ABSTRACT As high latitudes warm, there is limited knowledge of how rapidly changing species composition and density, combined with shifting precipitation and thawing permafrost, will affect critical zone water fluxes across the subarctic. Here, we use stable isotopes of hydrogen and oxygen to assess the role of soil moisture, precipitation dynamics and plant species on the timing, magnitude and sources of plant water uptake at three sites along an elevational gradient in a subarctic, alpine catchment in southern Yukon, Canada. The sites ranged from a low‐elevation boreal forest to higher elevation shrub taiga with variable shrub cover. We sampled soil and xylem water approximately every 3 weeks from pre‐leaf out to post‐senescence over two hydrologically distinct years. We answer the questions: (1) What are the seasonal and interannual changes in the isotopic composition of soil and xylem water across this range of subarctic vegetation covers?, (2) How does the seasonal origin of xylem water vary in wet and dry conditions? and (3) Do different shrub species at the same location rely on different sources of water? Results showed that while δ 2 H and δ 18 O of volume weighted precipitation became more negative with elevation, the opposite was true of xylem water. Despite less snowfall at lower elevations, plant water uptake was more reflective of snow water at the forest than at the high elevation shrub sites.
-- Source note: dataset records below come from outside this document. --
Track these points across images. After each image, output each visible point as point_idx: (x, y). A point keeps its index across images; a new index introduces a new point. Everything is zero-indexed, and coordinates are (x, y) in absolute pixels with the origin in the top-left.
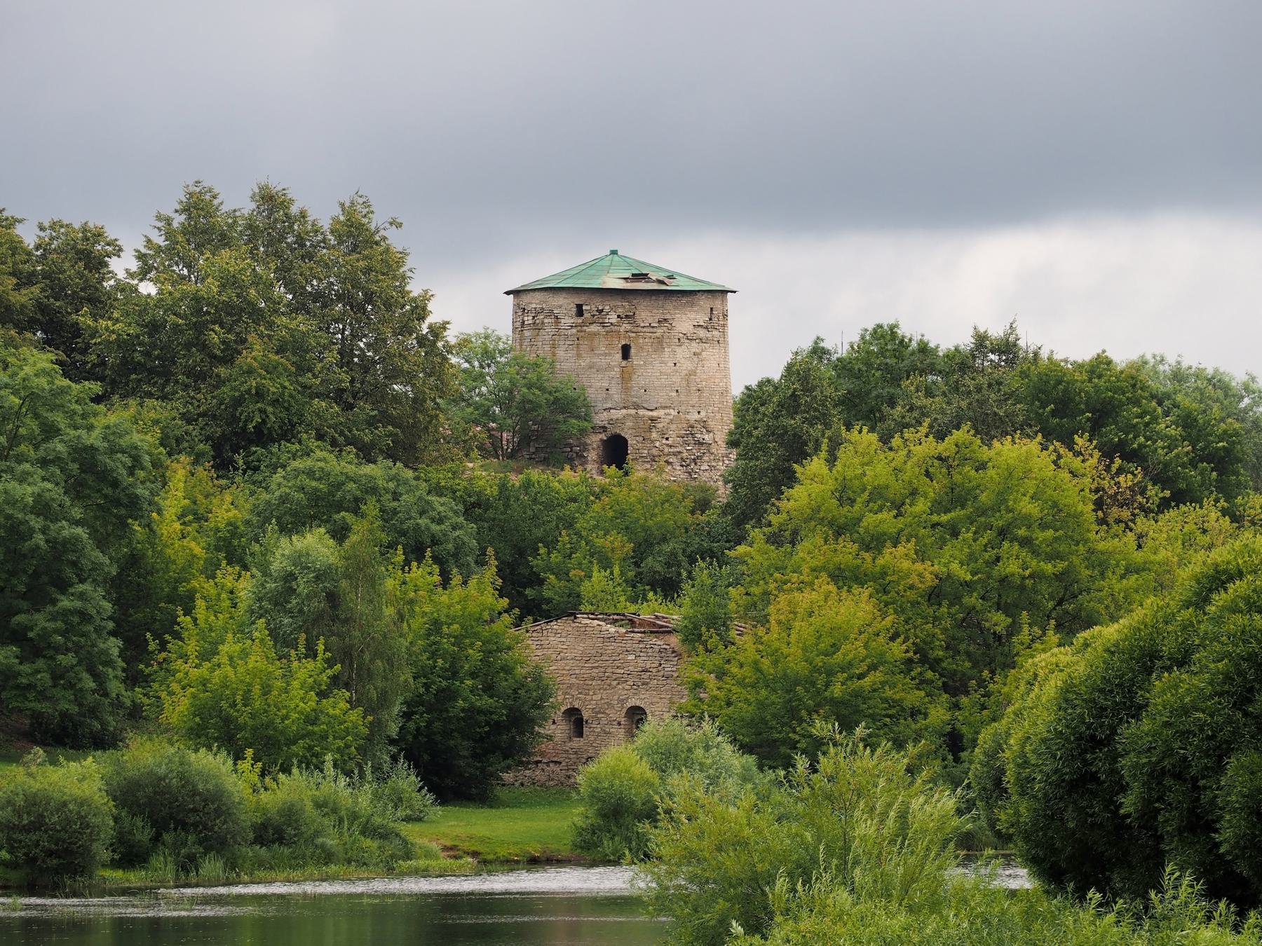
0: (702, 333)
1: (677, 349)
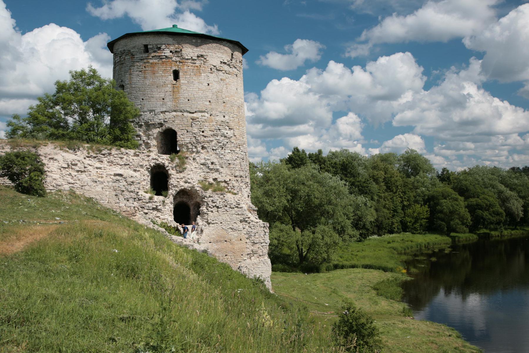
0: (226, 67)
1: (209, 74)
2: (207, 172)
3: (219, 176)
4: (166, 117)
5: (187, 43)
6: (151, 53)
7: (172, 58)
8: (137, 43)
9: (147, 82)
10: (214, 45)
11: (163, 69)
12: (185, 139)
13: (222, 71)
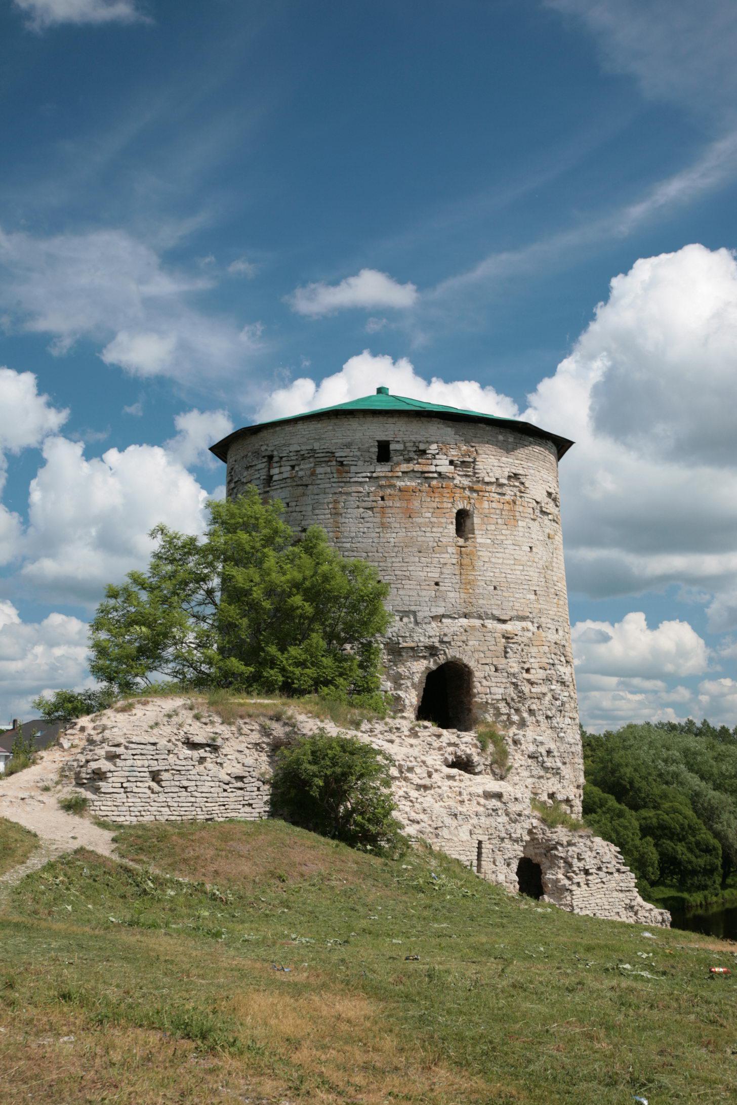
2: (540, 777)
3: (559, 786)
4: (446, 630)
5: (488, 443)
6: (398, 464)
7: (453, 478)
8: (358, 435)
9: (392, 537)
10: (537, 449)
11: (435, 505)
12: (494, 690)
13: (548, 514)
Near‐surface bulk soil water had lower line‐conditioned excess at the forest than at the shrub sites throughout the season and with depth, highlighting increased contributions from soil evaporation at the forest. Differences in annual precipitation and climate had a strong influence on stable isotopes of hydrogen and oxygen in the soil. These results demonstrate that vegetation type and elevation strongly mediate plant water sourcing and evaporative partitioning in subarctic catchments, underscoring the need to account for species‐specific and landscape‐scale variability when predicting blue/green water fluxes in a changing climate.